Cruz’s legislation was blocked by Democrats after its first introduction, but Cruz has continued to introduce the bill in each Congress. The bill would set a federal mandatory minimum of five years in prison for any illegal reentry offense.

Now it is being introduced again with a Republican-controlled House and a slim Democrat majority in the upper chamber, and it comes amid a broader push by Republicans and conservatives to implement tougher policies to prevent illegal entry, including more deportations and additional border security.

‘Eight years ago, when I first introduced Kate’s Law, I was just as shocked and dismayed that Kate Steinle was killed by an illegal felon who had reentered the U.S. as I am today,’ Cruz said in a statement to Fox News Digital on Wednesday. ‘Almost a decade has gone by since this shooting, and we have yet to strengthen federal law to prevent a tragedy like this from recurring.’

‘The first time this legislation was stopped by Senate Democrats, I vowed to continue fighting for Kate’s Law, and I am proud to introduce this legislation once again to prevent aggravated felons from preying on innocent Americans,’ he said.

The push comes as the U.S. is still dealing with more than 200,000 migrant encounters at the border each month. In fiscal year 2023 so far, there have been more than 1.6 million migrant encounters, after nearly 2.4 million in fiscal year 2022, which set a new record. In May, there were more than 204,000 migrant encounters.

Republicans have blamed the policies of the Biden administration for the surge, including more instances of ‘catch and release,’ the end of the Trump-era border wall construction, the end of the ‘Remain in Mexico’ policy and reduced interior enforcement.

The Biden administration has said it is working to fix an asylum system gutted by the Trump administration, and it has recently been touting a sharp drop in encounters since new policies were implemented – including an asylum ineligibility for some illegal immigrants – on May 11. It has also called for a comprehensive immigration reform bill to be passed in Congress, including more funding and a pathway to citizenship for illegal immigrants.

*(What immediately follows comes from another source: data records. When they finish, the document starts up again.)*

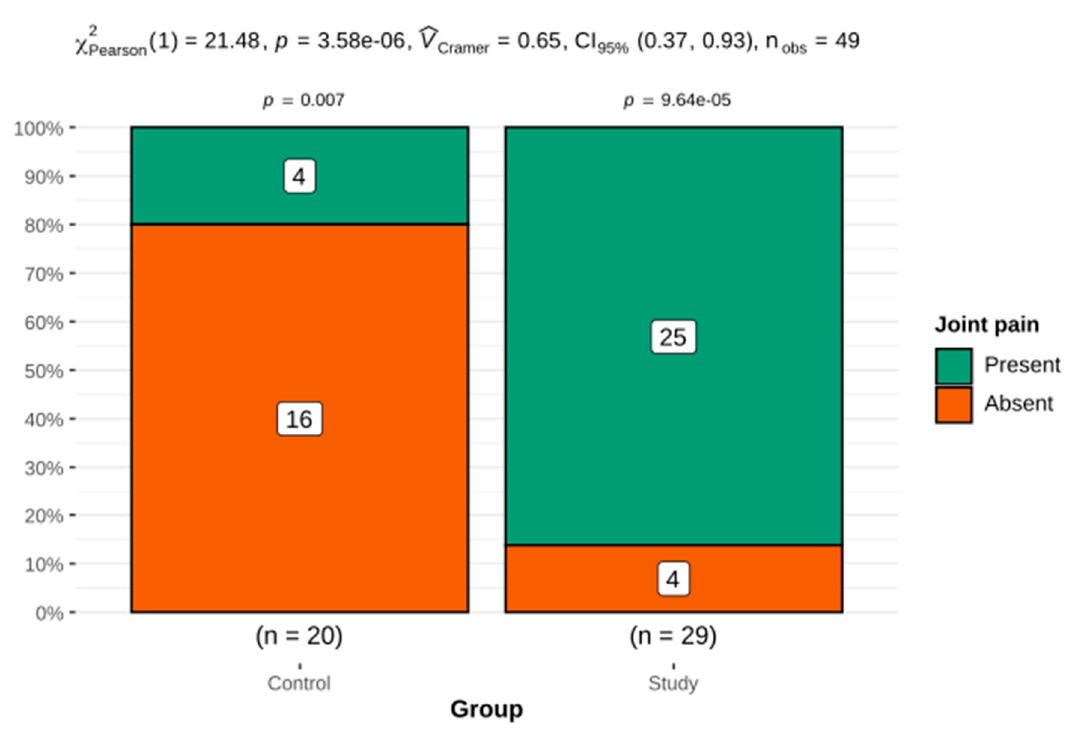
Figure 6. The frequency of joint pain in the HH group compared with the control group.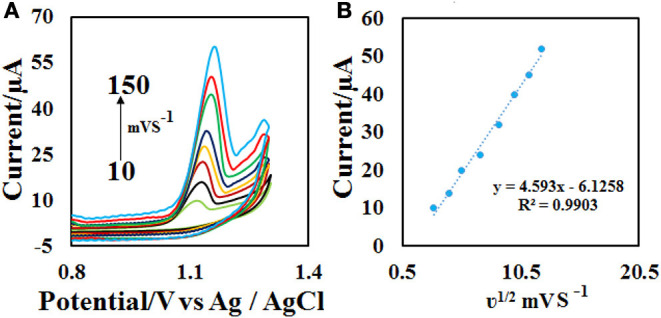
(A) CVs on the CdO/Fe3O4/CPE in 0.1 M phosphate buffer (pH = 4.0) containing 50 μM ACV solution at different scan rates (10–150 mVs−1) and (B) the plot of (B)
Ip vs. υ1/2.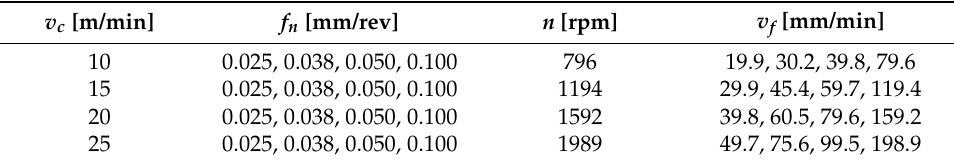
Table 2. Cutting conditions for the drilling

In the House, the push for the legislation is being led by Stephanie Bice, R-Okla. In the Senate, Sens. Tom Cotton, R-Ark., and Chuck Grassley, R-Iowa, are co-sponsoring the push with Cruz.

‘Earlier this year in Texas, an individual who had been deported four times killed five individuals, proving the extensive flaws in our immigration system,’ Bice said in a statement. ‘Under the Biden administration the southern border is completely out of control, with record-breaking crossings occurring every month. In Fiscal Year 2022, CBP arrested 12,028 individuals with criminal convictions. This legislation would impose tougher criminal penalties against illegal immigrants who have committed violent crimes, and those who illegally reenter the United States after previously being deported.’

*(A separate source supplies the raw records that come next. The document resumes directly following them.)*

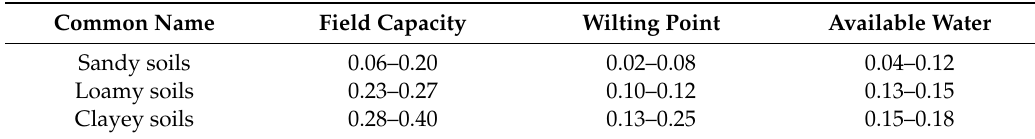
Table 2. Average values of available water holding capacity of the main soil texture groups (cm of water per cm of soil). Data adapted from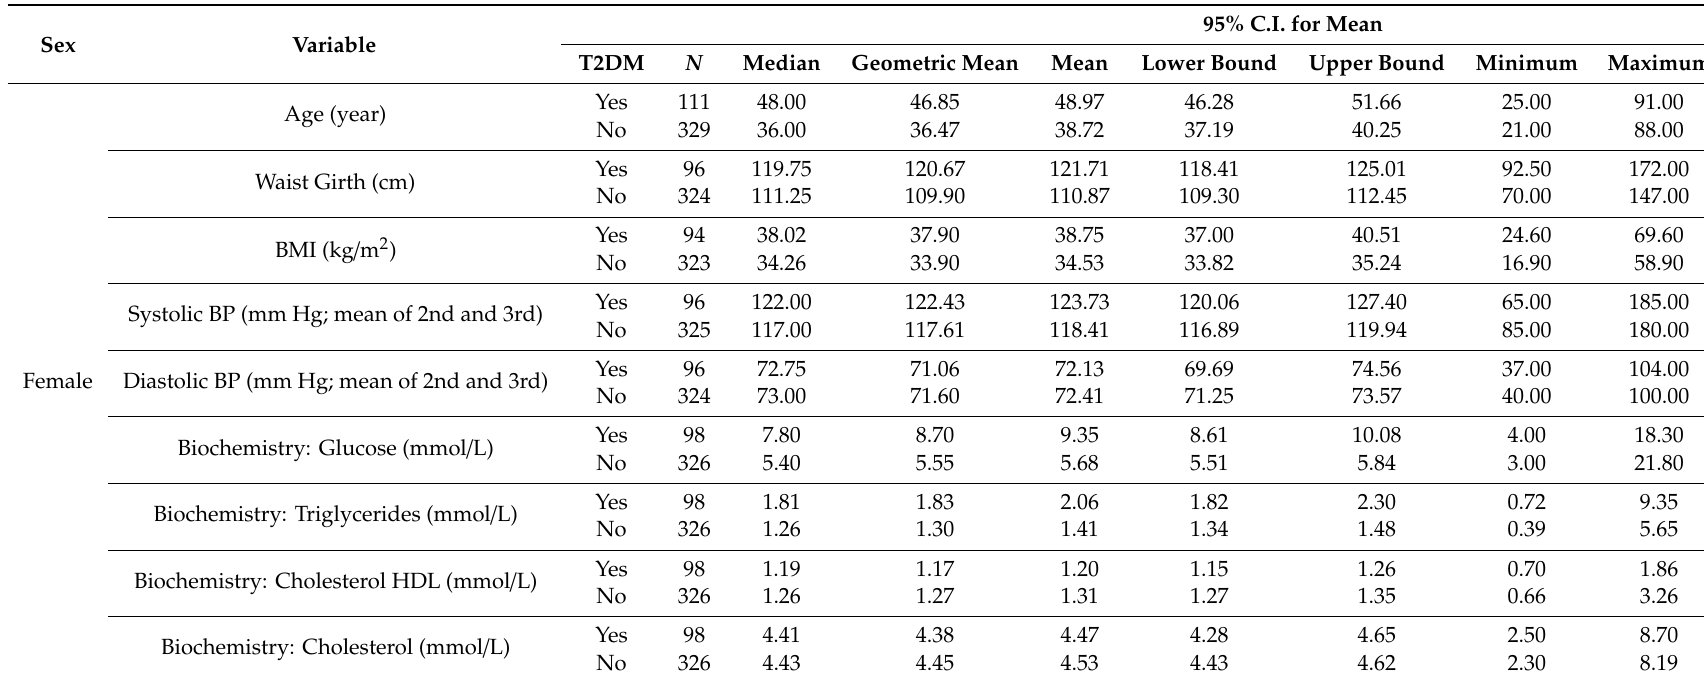
Table 1. Descriptive statistics for female ( n = 440) and male ( n = 315) participants, with and without diagnosed type 2 diabetes mellitus (T2DM).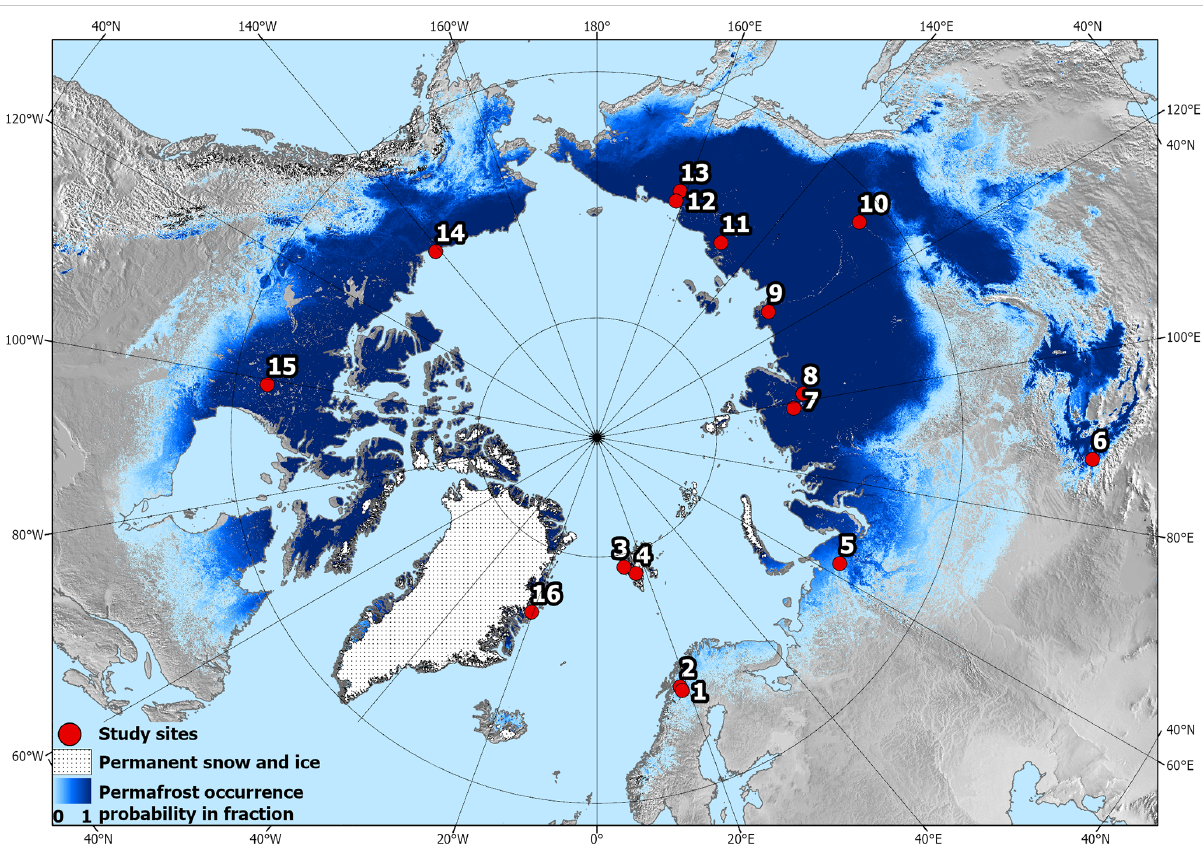
Figure 1. Overview map with location of the 16 sampling sites (see Table 1). Blue shading indicates permafrost probability (dark hues showing higher permafrost occurrence probability), based on an equilibrium state model for the temperature at the top of the permafrost (TTOP) for the 2000–2016 period (Obu et al., 2019). North Pole Lambert azimuthal equal area projection (datum: WGS 84). Base map: made with Natural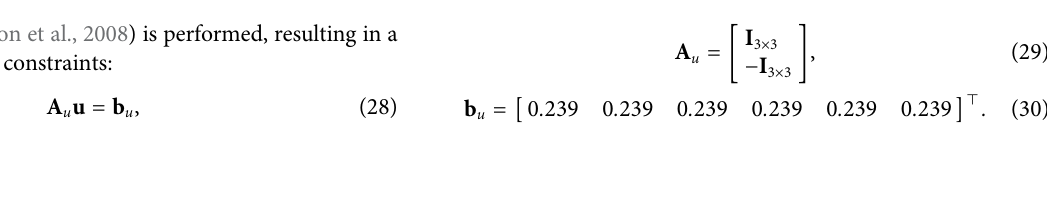
Frontiers in Robotics and AI |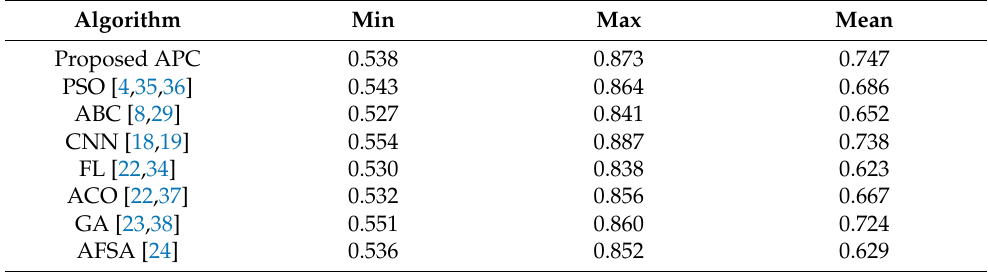
Table 3. Node positioning data statistics on positioning accuracy (200 sensor nodes, communication range r = 20 m, 20% anchor nodes, population size m =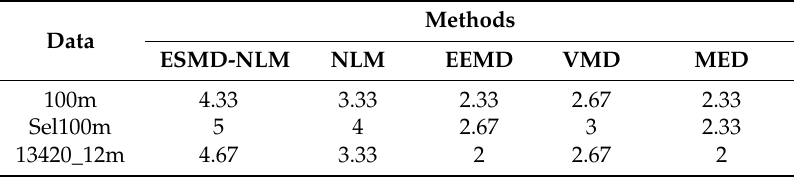
Table 3. The MOS values for the ESMD-NLM, NLM, VMD and EEMD methods operating on the three groups of clinical ECG signals.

Cotton said illegal immigrants who reenter after being deported ‘show a knowing and willful disregard for our laws.’

‘This bill will ensure that illegal aliens who return to the U.S. face serious prison time,’ he said.

The legislation is being introduced a day after new turnover was announced in the Department of Homeland Security’s staff. Deputy Secretary John Tien announced his retirement Tuesday after both Border Patrol Chief Raul Ortiz and Acting Immigration and Customs Enforcement Director Tae Johnson both said they will depart later this month.